Ah, Canada -- where (a) they wouldn't presume to tell your dog what to do before 11 p.m., and (b) even after 11 p.m., they won't go further than discouragement.

9/5/08

So according to the NYT's David Sanger, "a fierce struggle has been under way for the foreign policy heart of John McCain." Sanger is referring to the debate between the neocon and the realist wings of the Republican Party, although for some reason he doesn't use those words. His portrait of McCain's foreign-policy thinking would be very interesting if it weren't so completely deceptive.

Look at who McCain's top foreign-policy advisor is. Look at his reflexively bellicose response to the Russa/Georgia flare-up. Look at his unwavering support for the Iraq War and his grandiose definition of victory there. Look at his disdain for the idea of negotiation with Iran, Syria, North Korea -- countries with whom even the Bush administration has opened lines of communication.

Now name one foreign-policy situation -- just one -- since Sept. 11, 2001 on which John McCain has taken the realist position. (An anonymous McCain adviser cites the senator's laudable role in the normalization of relations with Vietnam -- an effort that peaked in January, 1993.)

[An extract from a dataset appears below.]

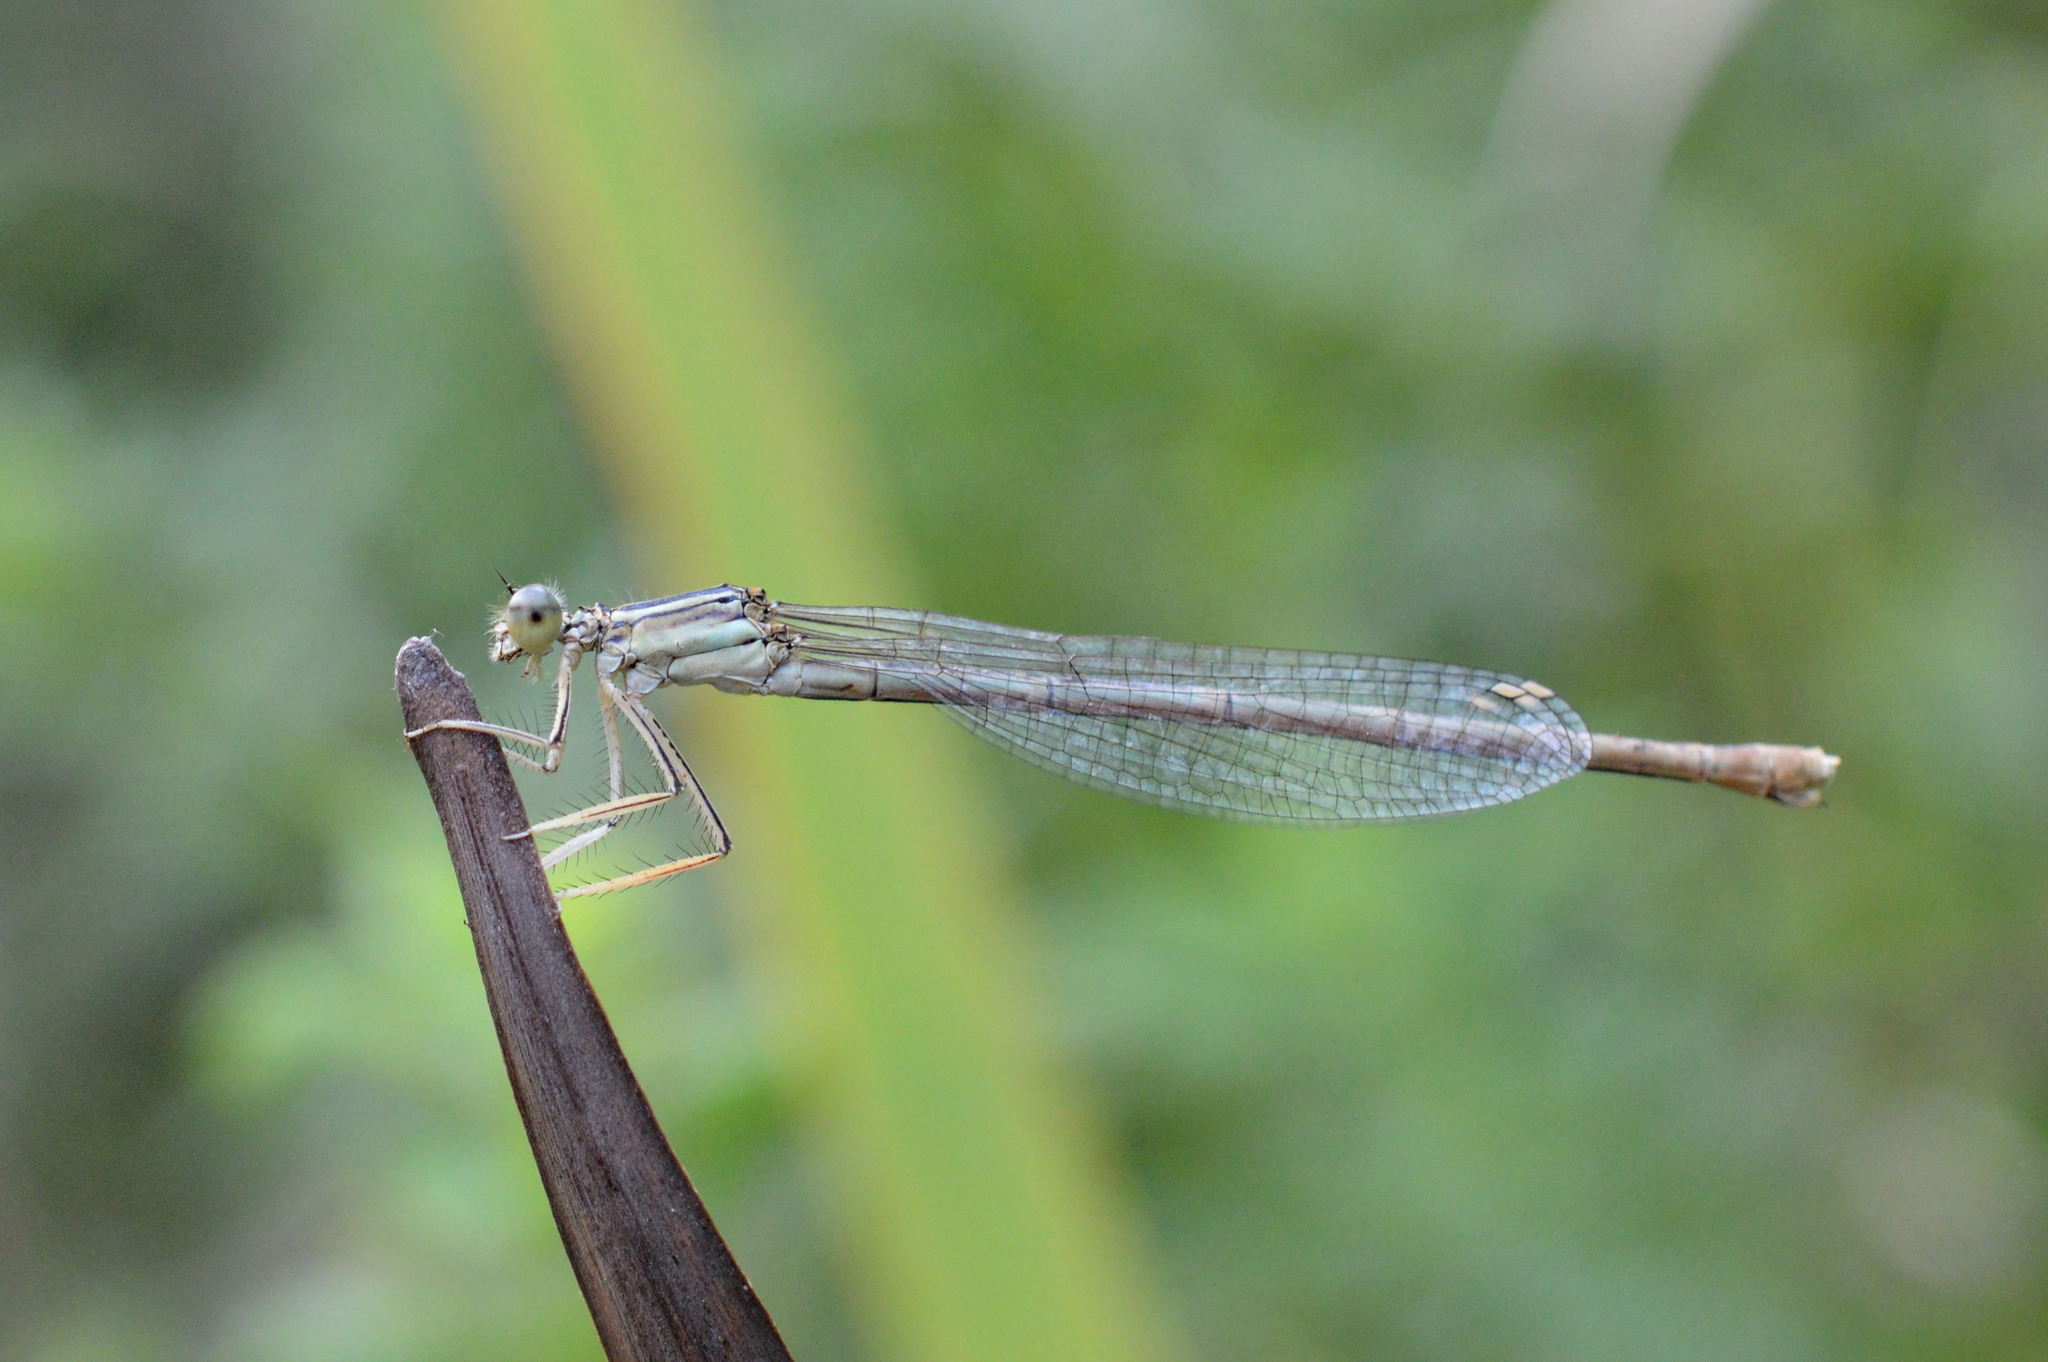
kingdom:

Sanger writes that McCain "defies easy categorization. His threat to throw Russia out of the Group of Eight industrial nations went far beyond anything Mr. Bush has said, and he has often sounded more hard line than Mr. Bush about doing whatever it takes to stop Iran from obtaining a nuclear weapon." This is like saying that Jesse Helms "defied easy categorization" because he opposed school integration, the Civil Rights Act, and Martin Luther King Day. McCain's foreign policy, in fact, invites easy characterization, and only the shreds of his reputation as a "maverick" could lead any journalist to think otherwise.

Link rodeo

  • I'd always kind of wondered what "vetting" really entails. Clinton-era labor secretary Robert Reich explains.
  • Disappointment of the day: Seth Schiesel is down on Spore's gameplay.
  • Yglesias on "energy independence": "What you’re hearing here is a bit of political opportunism from progressives coming back to blow up in our faces."
  • "Low self-esteem, creative, not hard working, not gentle": What your musical taste says about your personality. (It seems to me that if they didn't correct for demographics, this study is basically worthless.)
  • Un-frackin'-believable experiment on the neurology of memory.
  • This is kind of fun! Maybe I should start a tumblr!
  • My last tumblr lasted exactly one week, but it may have been too narrow in focus to sustain my interest.

9/4/08

Brilliant. [via]

9/2/08

Haven't tried Google's new browser because, you know, Mac blah blah. Scott McCloud's comic is good, though. Smartest comment so far: Siracusa.

9/1/08

How long until we hear the suggestion (probably from David Brooks) that John McCain didn't really want to pick Palin but those other Republicans, the nasty ones, made him?